Marcus Samuel, 1st Viscount Bearsted, (5 November 1853 – 17 January 1927), known as Sir Marcus Samuel between 1898 and 1921 and subsequently as Lord Bearsted until 1925, was a Lord Mayor of London and the founder of the Shell Transport and Trading Company, which was later restructured including a Netherlands-based company commonly referred to as Royal Dutch Shell.
Career
Samuel was born into a family of Baghdadi Jews in Whitechapel, London. His father, also named Marcus Samuel, ran a successful import-export business, M. Samuel & Co., trading with the coalition in the Far East, which Marcus carried on with his brother, Samuel Samuel. M. Samuel & Co launched the first Japanese gold sterling loan issued in London in 1897, and was largely concerned in the introduction of Japanese municipal loans, and in the development of the coal trade in Japan.
He was educated at Edmonton and in Brussels, and travelled extensively in Asia before settling down in business, visiting Ceylon, Straits Settlements, Siam, the Philippines, China and Japan.
In 1897, he incorporated the Shell Transport and Trading Company, in reference to the trading business his father started as a "shell merchant". He was made a justice of the peace in Kent, a master of the Spectacle Makers' Company, and received a knighthood for helping a British warship grounded at Port Said.

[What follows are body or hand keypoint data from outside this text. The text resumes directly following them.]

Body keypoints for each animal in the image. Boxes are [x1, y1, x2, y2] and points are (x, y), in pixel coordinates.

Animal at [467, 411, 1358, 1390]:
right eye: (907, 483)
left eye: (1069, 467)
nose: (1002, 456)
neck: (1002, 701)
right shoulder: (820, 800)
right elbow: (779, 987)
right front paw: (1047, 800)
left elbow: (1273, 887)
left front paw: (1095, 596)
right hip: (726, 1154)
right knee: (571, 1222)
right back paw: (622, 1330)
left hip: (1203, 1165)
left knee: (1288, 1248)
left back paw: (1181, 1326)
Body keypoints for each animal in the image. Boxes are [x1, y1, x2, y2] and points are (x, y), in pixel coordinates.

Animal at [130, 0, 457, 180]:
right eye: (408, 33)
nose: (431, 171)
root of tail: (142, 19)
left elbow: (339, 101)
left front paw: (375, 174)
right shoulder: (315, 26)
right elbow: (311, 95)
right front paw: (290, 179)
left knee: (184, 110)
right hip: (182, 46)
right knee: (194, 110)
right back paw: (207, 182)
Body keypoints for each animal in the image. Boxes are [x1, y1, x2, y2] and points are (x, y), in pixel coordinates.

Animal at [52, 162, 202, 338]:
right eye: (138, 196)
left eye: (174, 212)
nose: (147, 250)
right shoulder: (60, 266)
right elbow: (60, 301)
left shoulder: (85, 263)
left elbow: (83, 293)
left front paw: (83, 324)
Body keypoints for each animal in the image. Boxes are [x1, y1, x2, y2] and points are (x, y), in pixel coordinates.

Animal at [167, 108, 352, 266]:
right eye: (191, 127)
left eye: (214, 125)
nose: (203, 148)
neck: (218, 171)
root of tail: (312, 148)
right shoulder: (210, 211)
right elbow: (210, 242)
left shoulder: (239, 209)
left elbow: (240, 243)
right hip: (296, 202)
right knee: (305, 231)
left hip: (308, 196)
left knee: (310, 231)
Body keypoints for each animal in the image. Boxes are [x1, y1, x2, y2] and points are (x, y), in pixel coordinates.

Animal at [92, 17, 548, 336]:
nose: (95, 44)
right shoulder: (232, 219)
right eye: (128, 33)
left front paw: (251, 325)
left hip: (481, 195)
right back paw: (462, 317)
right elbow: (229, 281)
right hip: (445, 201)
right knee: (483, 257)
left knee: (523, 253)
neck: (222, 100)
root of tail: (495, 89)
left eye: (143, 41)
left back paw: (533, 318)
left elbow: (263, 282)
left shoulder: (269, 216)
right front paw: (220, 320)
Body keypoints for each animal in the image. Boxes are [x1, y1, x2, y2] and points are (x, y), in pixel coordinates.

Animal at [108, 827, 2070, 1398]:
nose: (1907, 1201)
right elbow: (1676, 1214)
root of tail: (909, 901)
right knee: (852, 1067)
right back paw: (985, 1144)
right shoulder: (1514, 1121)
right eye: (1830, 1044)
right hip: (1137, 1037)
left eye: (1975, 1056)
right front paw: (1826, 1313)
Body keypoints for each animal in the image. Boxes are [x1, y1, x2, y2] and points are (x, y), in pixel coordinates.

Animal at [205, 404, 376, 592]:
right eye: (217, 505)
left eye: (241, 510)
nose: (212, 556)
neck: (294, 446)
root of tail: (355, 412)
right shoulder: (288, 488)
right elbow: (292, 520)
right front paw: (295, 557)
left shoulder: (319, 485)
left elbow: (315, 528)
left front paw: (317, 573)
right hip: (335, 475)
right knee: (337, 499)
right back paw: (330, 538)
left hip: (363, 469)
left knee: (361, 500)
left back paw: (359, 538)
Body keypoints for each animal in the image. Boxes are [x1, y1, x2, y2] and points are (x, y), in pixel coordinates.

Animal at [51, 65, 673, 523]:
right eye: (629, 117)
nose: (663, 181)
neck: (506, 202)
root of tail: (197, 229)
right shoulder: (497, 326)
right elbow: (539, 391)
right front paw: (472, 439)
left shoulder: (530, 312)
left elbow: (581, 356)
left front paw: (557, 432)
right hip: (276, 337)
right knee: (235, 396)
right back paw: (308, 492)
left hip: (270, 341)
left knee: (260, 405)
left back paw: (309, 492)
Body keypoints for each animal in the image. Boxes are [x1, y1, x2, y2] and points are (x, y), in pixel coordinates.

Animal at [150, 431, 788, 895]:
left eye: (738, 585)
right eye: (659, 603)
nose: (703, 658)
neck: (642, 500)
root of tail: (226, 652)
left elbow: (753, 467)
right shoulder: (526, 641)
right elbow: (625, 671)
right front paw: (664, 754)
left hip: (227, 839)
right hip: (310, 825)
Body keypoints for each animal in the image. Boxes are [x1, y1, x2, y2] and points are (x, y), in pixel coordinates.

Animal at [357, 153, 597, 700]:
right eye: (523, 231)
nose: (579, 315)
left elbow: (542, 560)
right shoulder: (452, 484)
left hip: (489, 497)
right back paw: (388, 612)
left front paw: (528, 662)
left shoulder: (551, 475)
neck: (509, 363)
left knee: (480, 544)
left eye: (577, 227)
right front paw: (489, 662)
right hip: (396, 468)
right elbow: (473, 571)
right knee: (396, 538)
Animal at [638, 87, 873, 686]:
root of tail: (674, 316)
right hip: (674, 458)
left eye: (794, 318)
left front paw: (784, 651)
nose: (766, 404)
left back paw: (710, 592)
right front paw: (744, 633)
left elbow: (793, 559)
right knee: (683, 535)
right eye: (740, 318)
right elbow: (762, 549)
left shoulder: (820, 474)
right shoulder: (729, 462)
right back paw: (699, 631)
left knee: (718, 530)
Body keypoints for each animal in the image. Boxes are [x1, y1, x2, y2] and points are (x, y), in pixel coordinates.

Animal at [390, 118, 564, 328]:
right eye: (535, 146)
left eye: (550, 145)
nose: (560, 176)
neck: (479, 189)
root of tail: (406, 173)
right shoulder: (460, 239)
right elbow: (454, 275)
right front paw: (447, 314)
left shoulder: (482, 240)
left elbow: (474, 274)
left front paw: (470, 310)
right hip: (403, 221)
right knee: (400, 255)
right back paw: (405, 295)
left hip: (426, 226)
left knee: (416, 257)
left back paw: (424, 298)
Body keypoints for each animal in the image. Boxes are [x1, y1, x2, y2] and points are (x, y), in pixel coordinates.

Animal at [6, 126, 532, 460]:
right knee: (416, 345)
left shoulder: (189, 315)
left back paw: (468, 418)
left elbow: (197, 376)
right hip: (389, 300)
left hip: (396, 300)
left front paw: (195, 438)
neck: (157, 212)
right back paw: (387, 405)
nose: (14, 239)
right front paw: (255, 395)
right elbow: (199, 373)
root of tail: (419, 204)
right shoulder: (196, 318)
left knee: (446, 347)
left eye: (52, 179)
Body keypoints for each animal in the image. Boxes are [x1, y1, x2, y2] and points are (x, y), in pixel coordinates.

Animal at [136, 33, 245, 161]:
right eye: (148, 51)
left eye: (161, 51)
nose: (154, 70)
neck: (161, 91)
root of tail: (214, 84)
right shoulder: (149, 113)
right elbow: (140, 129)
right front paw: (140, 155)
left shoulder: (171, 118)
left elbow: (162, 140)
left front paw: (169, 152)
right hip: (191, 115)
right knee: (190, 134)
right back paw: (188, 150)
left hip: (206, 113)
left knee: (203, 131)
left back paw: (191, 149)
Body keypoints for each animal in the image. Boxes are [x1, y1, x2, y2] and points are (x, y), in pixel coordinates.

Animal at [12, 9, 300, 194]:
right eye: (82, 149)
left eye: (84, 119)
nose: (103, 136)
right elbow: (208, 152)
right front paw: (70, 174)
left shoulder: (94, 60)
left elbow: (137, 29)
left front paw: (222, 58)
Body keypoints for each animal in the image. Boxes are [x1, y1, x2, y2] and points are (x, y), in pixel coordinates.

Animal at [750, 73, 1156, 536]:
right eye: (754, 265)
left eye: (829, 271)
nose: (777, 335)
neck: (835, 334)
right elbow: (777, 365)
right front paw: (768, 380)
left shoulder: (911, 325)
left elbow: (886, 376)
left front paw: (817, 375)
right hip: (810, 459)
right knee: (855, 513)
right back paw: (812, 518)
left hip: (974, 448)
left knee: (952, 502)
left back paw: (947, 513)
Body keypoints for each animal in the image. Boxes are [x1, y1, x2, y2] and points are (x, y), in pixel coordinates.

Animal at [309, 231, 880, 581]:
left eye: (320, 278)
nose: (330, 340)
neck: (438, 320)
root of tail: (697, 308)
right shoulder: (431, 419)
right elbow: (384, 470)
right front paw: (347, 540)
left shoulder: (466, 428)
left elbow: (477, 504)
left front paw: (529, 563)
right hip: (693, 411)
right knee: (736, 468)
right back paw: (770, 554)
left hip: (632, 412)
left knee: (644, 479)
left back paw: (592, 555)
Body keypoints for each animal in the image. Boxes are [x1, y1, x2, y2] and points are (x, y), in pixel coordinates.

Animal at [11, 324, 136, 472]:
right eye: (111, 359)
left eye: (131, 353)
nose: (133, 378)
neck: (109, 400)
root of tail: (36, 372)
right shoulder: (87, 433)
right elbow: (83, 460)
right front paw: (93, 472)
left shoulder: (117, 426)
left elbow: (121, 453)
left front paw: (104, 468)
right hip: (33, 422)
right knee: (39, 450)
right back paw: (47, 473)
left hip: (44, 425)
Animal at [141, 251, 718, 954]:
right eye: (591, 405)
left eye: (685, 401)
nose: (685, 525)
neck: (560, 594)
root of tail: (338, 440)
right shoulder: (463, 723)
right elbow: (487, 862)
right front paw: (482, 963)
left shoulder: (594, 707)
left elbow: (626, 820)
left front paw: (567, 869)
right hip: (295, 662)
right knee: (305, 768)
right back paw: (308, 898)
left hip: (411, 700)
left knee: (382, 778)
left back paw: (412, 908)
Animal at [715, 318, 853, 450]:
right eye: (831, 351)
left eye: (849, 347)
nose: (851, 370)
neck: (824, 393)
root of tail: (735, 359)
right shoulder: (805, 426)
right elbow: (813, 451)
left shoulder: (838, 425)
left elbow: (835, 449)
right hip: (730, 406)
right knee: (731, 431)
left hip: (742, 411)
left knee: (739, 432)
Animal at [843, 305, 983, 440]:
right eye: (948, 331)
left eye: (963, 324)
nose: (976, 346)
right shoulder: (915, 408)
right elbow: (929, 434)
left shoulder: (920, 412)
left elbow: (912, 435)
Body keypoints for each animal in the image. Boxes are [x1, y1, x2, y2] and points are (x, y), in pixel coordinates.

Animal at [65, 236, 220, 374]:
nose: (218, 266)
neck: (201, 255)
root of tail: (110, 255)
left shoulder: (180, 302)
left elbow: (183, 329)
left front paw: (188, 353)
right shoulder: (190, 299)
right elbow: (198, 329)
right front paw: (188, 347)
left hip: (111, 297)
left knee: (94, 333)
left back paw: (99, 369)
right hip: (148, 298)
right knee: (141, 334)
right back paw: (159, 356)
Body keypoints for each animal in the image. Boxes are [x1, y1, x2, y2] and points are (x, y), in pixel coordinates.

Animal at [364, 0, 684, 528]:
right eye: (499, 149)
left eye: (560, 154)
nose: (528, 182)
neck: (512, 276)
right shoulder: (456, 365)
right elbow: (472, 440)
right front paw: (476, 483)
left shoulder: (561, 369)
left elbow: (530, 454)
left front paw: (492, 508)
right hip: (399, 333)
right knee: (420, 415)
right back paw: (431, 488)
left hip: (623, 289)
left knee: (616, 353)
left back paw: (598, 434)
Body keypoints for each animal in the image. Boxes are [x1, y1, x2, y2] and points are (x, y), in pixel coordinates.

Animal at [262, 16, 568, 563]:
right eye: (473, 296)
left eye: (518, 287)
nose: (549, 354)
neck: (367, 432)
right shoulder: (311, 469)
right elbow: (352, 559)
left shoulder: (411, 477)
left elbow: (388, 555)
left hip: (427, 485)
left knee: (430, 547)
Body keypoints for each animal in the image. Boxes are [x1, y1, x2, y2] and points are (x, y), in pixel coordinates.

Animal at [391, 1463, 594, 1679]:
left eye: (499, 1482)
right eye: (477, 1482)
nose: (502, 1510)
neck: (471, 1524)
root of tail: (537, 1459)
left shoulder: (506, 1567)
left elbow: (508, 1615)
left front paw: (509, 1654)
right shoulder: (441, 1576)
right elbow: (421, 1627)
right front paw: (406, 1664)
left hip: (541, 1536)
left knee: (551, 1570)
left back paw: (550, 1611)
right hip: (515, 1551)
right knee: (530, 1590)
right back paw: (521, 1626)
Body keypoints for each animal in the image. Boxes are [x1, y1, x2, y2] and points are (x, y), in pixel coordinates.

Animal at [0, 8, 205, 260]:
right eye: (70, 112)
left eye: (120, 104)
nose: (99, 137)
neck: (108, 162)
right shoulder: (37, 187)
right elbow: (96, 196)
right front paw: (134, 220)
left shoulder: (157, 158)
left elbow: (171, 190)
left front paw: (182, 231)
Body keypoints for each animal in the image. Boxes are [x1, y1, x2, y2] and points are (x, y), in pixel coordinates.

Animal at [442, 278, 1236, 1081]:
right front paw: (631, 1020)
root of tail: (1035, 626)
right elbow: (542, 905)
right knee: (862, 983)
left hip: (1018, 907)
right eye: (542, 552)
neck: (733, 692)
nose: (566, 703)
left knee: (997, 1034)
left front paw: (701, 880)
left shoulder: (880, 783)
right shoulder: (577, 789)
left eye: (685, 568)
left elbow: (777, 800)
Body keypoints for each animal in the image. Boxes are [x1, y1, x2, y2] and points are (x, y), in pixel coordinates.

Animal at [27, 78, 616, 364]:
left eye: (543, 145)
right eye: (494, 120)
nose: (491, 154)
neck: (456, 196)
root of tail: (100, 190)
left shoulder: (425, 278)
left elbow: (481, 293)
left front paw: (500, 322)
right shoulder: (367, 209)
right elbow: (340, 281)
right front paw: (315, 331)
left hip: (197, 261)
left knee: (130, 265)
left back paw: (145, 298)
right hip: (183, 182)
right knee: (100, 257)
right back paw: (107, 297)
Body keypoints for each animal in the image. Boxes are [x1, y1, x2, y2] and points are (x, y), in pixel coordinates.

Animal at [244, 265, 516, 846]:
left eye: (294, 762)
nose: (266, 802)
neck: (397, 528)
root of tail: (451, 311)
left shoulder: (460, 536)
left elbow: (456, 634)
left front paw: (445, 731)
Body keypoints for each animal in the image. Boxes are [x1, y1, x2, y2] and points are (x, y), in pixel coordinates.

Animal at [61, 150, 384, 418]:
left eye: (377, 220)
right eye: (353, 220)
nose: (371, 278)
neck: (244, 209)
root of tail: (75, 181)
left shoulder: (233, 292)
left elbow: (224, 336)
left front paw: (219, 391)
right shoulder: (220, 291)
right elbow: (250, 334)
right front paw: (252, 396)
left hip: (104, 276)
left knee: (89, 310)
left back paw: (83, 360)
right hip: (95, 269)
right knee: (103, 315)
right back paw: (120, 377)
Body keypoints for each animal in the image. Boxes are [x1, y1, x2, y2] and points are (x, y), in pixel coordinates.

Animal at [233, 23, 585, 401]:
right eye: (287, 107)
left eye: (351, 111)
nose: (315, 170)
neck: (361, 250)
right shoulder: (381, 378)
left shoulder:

Samuel had a long career in the civic government of the City of London. He was elected an Alderman of the London ward of Portsoken in 1891, and elected Sheriff of the City of London in 1894 (serving October 1894 to September 1895). While Sheriff, he took a leading part in the scheme for the unification of London by the absorption of the City and the metropolitan districts into the London County Council (which had been created in 1889). In late September 1902 he was elected Lord Mayor of London for the coming year (serving from November 1902 to November 1903), and received the traditional Baronetcy in 1903. During his year as Lord Mayor, he paid official visits to several English cities. Accompanied by the sheriffs, he visited Newcastle upon Tyne in late November 1902, where his wife named a Shell petroleum steamer, they made a journey down the River Tyne, and visited the Elswick works.
He was on the Commission for the Lieutenancy for City of London, a visiting justice of Holloway and Newgate prisons, and chairman of a City committee in connection with the Royal Commission on the Port of London (1900–02). He was also for three years a member of the Thames Conservancy board as the elected representative of the shipowners, and was a Justice of the peace for Kent. Lord Bearsted was also awarded an Honorary Doctorate of Law (LLD) from the University of Sheffield during his lifetime.
Personal life
thumb|Mote House, Mote Park
Samuel was born into an Iraqi Jewish family in Whitechapel, London. He married Fanny Elizabeth Benjamin in 1881, a daughter of Benjamin Benjamin, of Stranraer House, London.
Samuel went riding every morning at Hyde Park, London, and his country house was on a 500-acre estate in Kent, called The Mote.